WRONG! The Treasury guaranteed this deal via a memo from Robert Paulson to Bernacke. That memo says that the NY Fed may deduct any losses from their budget. As the FED returns about $30 billion a year (all profits after expenses) to the Treasury, as mandated by law, it may be that next year Treasury gets nothing. This hits the budget of the USA, which is funded by none other than that ultimate sucker: THE US TAXPAYER.
The securities have no "face value". They previously had a higher market value, now have a lower market value, have a model value based on cash flows and expected defaults. But never had a "face value".
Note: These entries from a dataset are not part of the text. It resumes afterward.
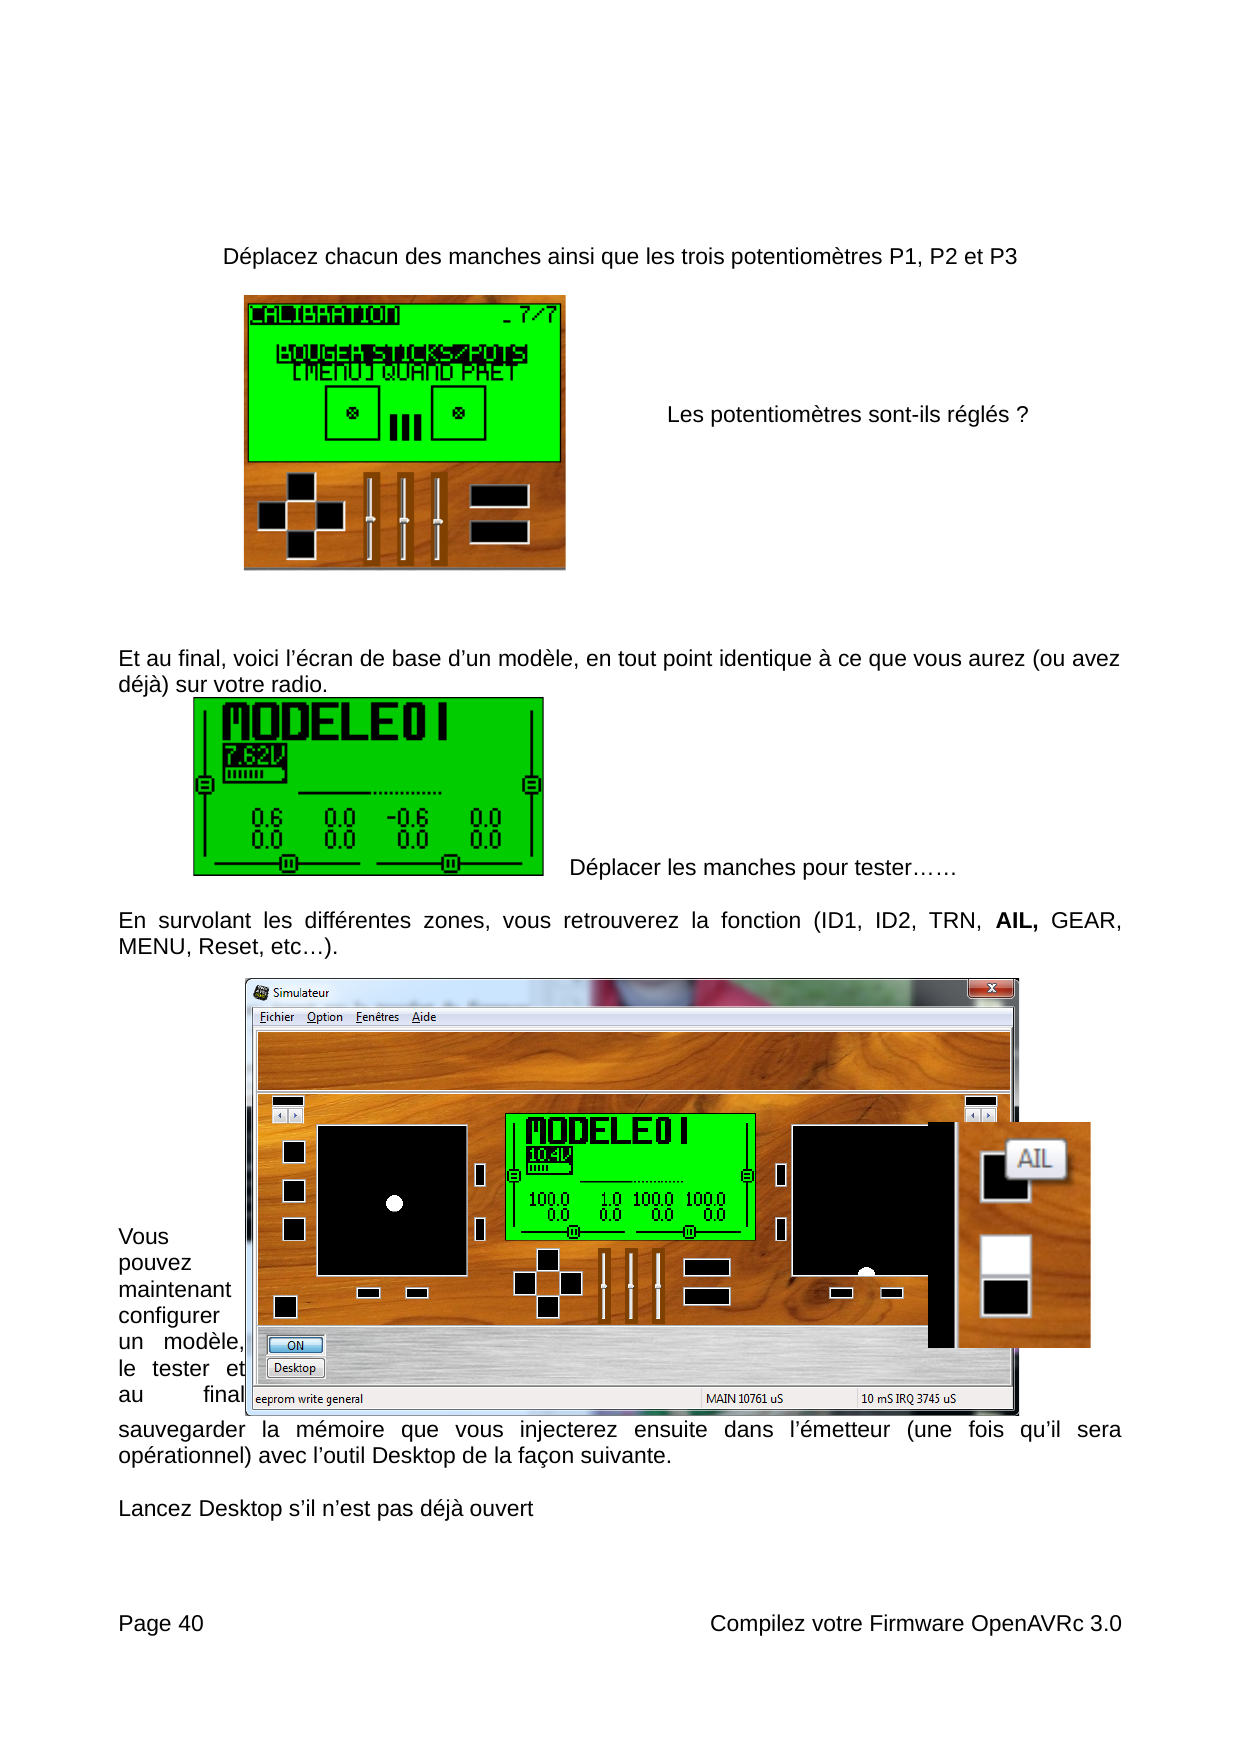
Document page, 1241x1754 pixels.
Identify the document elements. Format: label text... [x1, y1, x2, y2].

text Déplacez chacun des manches ainsi que les trois potentiomètres P1, P2 et P3 [118, 243, 1122, 269]
text Les potentiomètres sont-ils réglés ? [629, 398, 1060, 429]
picture [193, 697, 544, 876]
text Vous pouvez maintenant configurer un modèle, le tester et au final sauvegarder la mémoire que vous injecterez ensuite dans l’émetteur (une fois qu’il sera opérationnel) avec l’outil Desktop de la façon suivante. [118, 1223, 1122, 1468]
text Déplacer les manches pour tester…… [118, 697, 1122, 880]
picture [245, 978, 1091, 1416]
text Lancez Desktop s’il n’est pas déjà ouvert [118, 1495, 1122, 1521]
text En survolant les différentes zones, vous retrouverez la fonction (ID1, ID2, TRN, AIL, GEAR, MENU, Reset, etc…). [118, 907, 1122, 959]
text Et au final, voici l’écran de base d’un modèle, en tout point identique à ce que vous aurez (ou avez déjà) sur votre radio. [118, 644, 1122, 697]
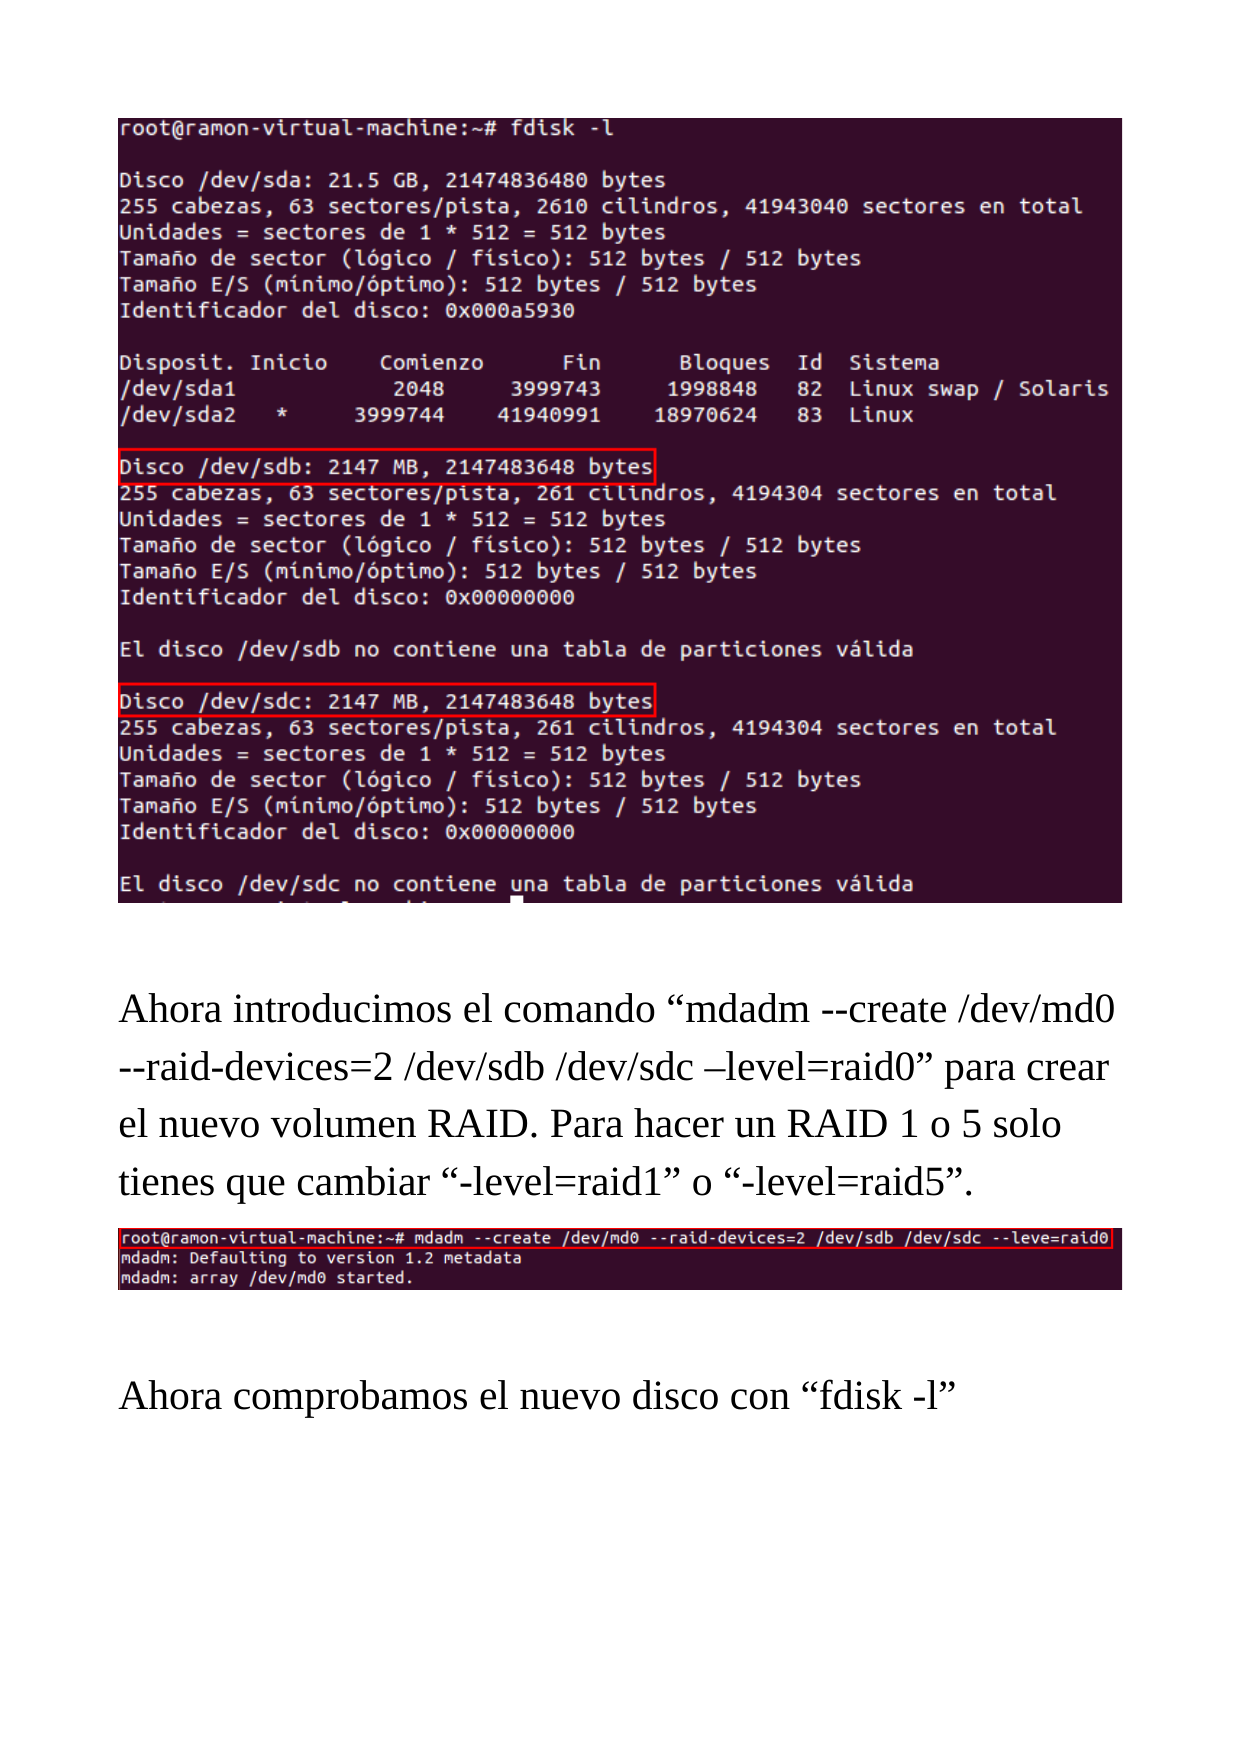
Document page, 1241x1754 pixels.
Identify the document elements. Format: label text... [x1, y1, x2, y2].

picture [118, 1228, 1123, 1290]
picture [118, 118, 1123, 903]
text Ahora comprobamos el nuevo disco con “fdisk -l” [118, 1371, 1122, 1419]
text Ahora introducimos el comando “mdadm --create /dev/md0 --raid-devices=2 /dev/sdb /dev/sdc –level=raid0” para crear el nuevo volumen RAID. Para hacer un RAID 1 o 5 solo tienes que cambiar “-level=raid1” o “-level=raid5”. [118, 984, 1122, 1204]
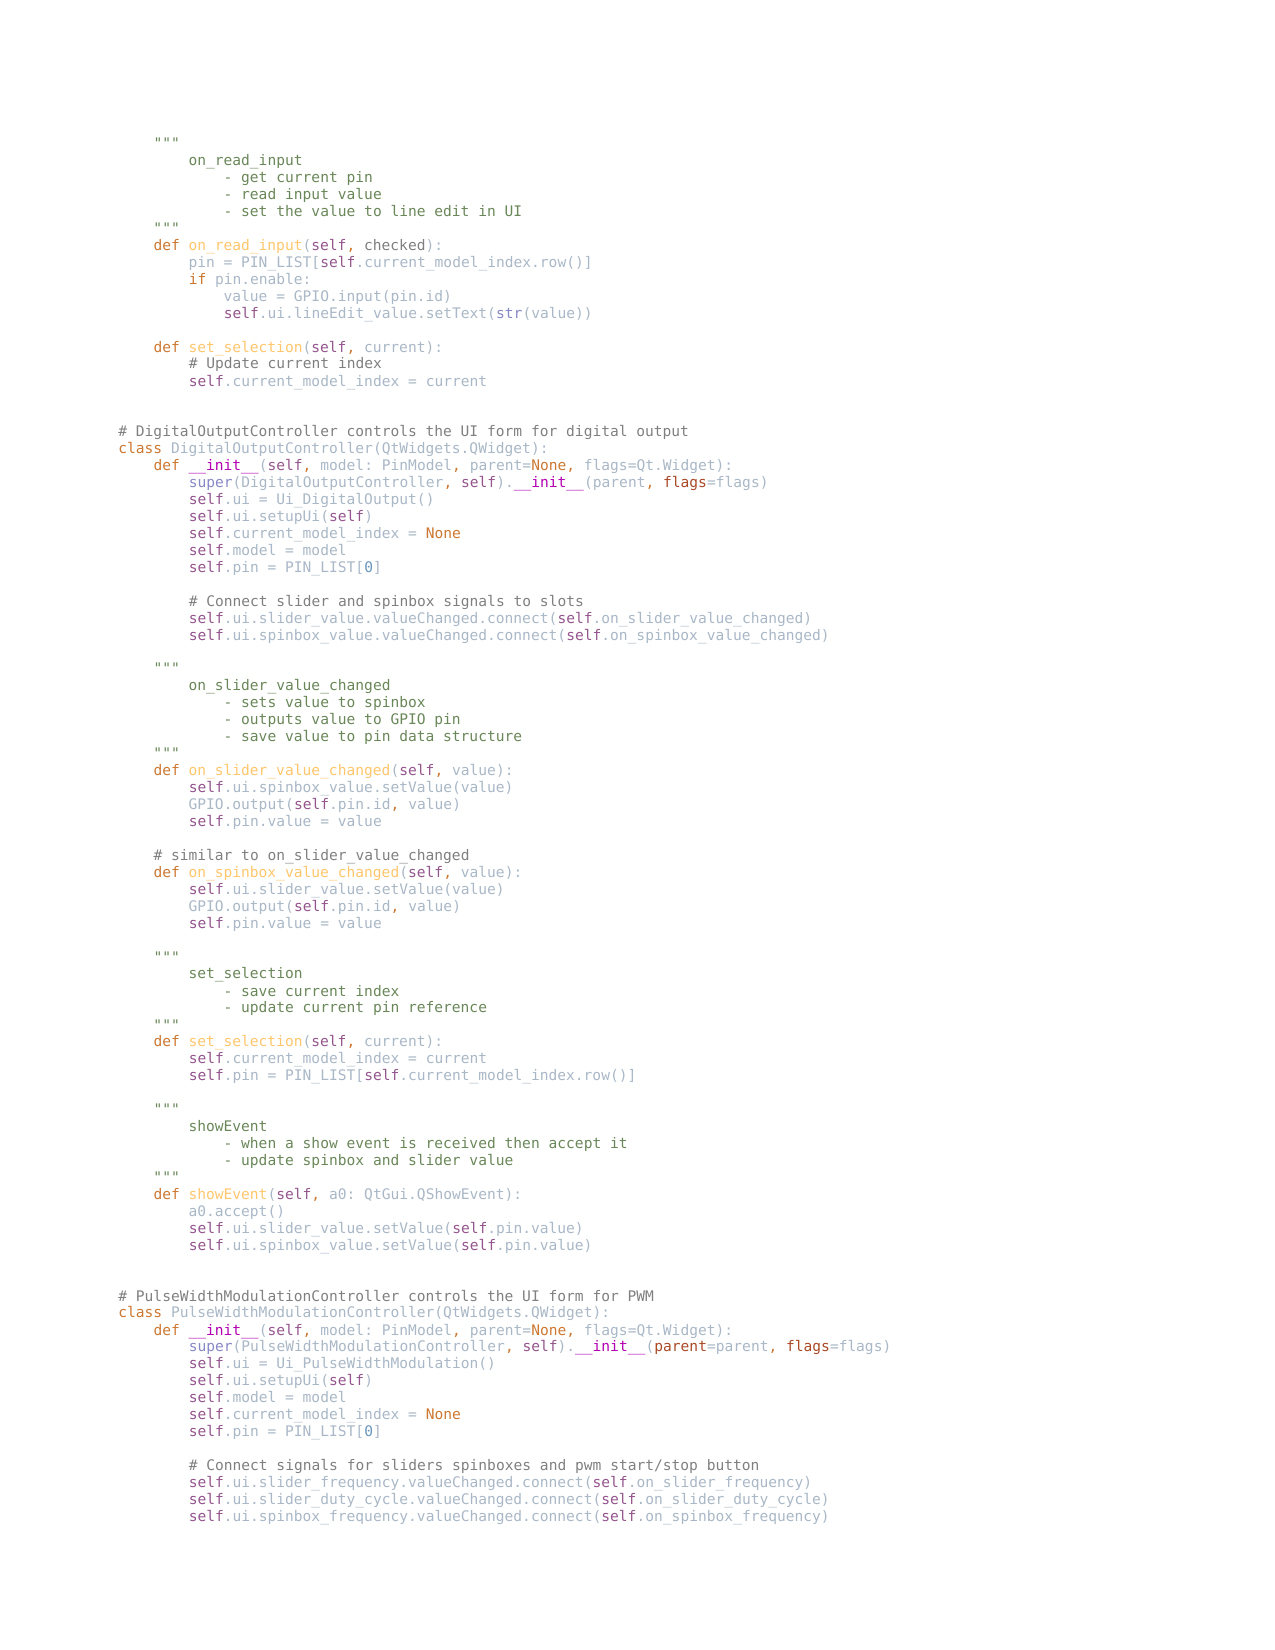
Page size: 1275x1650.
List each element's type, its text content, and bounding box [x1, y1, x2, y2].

text """ on_read_input - get current pin - read input value - set the value to line edit in UI """ def on_read_input(self, checked): pin = PIN_LIST[self.current_model_index.row()] if pin.enable: value = GPIO.input(pin.id) self.ui.lineEdit_value.setText(str(value)) def set_selection(self, current): # Update current index self.current_model_index = current # DigitalOutputController controls the UI form for digital output class DigitalOutputController(QtWidgets.QWidget): def __init__(self, model: PinModel, parent=None, flags=Qt.Widget): super(DigitalOutputController, self).__init__(parent, flags=flags) self.ui = Ui_DigitalOutput() self.ui.setupUi(self) self.current_model_index = None self.model = model self.pin = PIN_LIST[0] # Connect slider and spinbox signals to slots self.ui.slider_value.valueChanged.connect(self.on_slider_value_changed) self.ui.spinbox_value.valueChanged.connect(self.on_spinbox_value_changed) """ on_slider_value_changed - sets value to spinbox - outputs value to GPIO pin - save value to pin data structure """ def on_slider_value_changed(self, value): self.ui.spinbox_value.setValue(value) GPIO.output(self.pin.id, value) self.pin.value = value # similar to on_slider_value_changed def on_spinbox_value_changed(self, value): self.ui.slider_value.setValue(value) GPIO.output(self.pin.id, value) self.pin.value = value """ set_selection - save current index - update current pin reference """ def set_selection(self, current): self.current_model_index = current self.pin = PIN_LIST[self.current_model_index.row()] """ showEvent - when a show event is received then accept it - update spinbox and slider value """ def showEvent(self, a0: QtGui.QShowEvent): a0.accept() self.ui.slider_value.setValue(self.pin.value) self.ui.spinbox_value.setValue(self.pin.value) # PulseWidthModulationController controls the UI form for PWM class PulseWidthModulationController(QtWidgets.QWidget): def __init__(self, model: PinModel, parent=None, flags=Qt.Widget): super(PulseWidthModulationController, self).__init__(parent=parent, flags=flags) self.ui = Ui_PulseWidthModulation() self.ui.setupUi(self) self.model = model self.current_model_index = None self.pin = PIN_LIST[0] # Connect signals for sliders spinboxes and pwm start/stop button self.ui.slider_frequency.valueChanged.connect(self.on_slider_frequency) self.ui.slider_duty_cycle.valueChanged.connect(self.on_slider_duty_cycle) self.ui.spinbox_frequency.valueChanged.connect(self.on_spinbox_frequency) [118, 118, 1157, 1525]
Well, $1,000,000,000 worth does.
I'll bet the $1 billion they loaned to the new entity is on their balance sheet.
And the other $29,000,000,000 would if it were not for the guarantee.
They wouldn't have bought Bear if these securities were included, so they wouldn't be on their balance sheet.
Now now, we all know how the game goes. I’m laying a foundation. Let’s not beg the question.
Are we in agreement that it meets the definition of an investment, and not the definition of a loan?
And when the Fed makes a profit on its "bailout," as is expected, and pays extra into the Treasury will you be around then?
The "assett bubble" has been good for speculators. Do we want to live in a casino economy?
I’ll agree with that. I’m not going to argue semantics any more.
It's funded with dollars that would otherwise go to the Treasury.
WRONG!
Really? How large is the Fed portfolio?
The Treasury guaranteed this deal via a memo from Robert Paulson to Bernacke.
Guaranteed? LOL!
That memo says that the NY Fed may deduct any losses from their budget.
The Fed will not deduct losses from the Fed budget. Try again?
As the FED returns about $30 billion a year (all profits after expenses) to the Treasury
Hmmmmm......I thought the Fed was using tax dollars for this? Thanks for clearing that up.
it may be that next year Treasury gets nothing.
Wrong. If the Fed swaps $29 billion in bonds or sells $29 billion in bonds or uses $29 billion in cash from maturing bonds, the Treasury's take would be reduced by the interest on those bonds, not by the value of those bonds.
I agree that it is not an investment in JP Morgan.
I don't care if you define it as a loan to the "enity" or an investment in the "entity".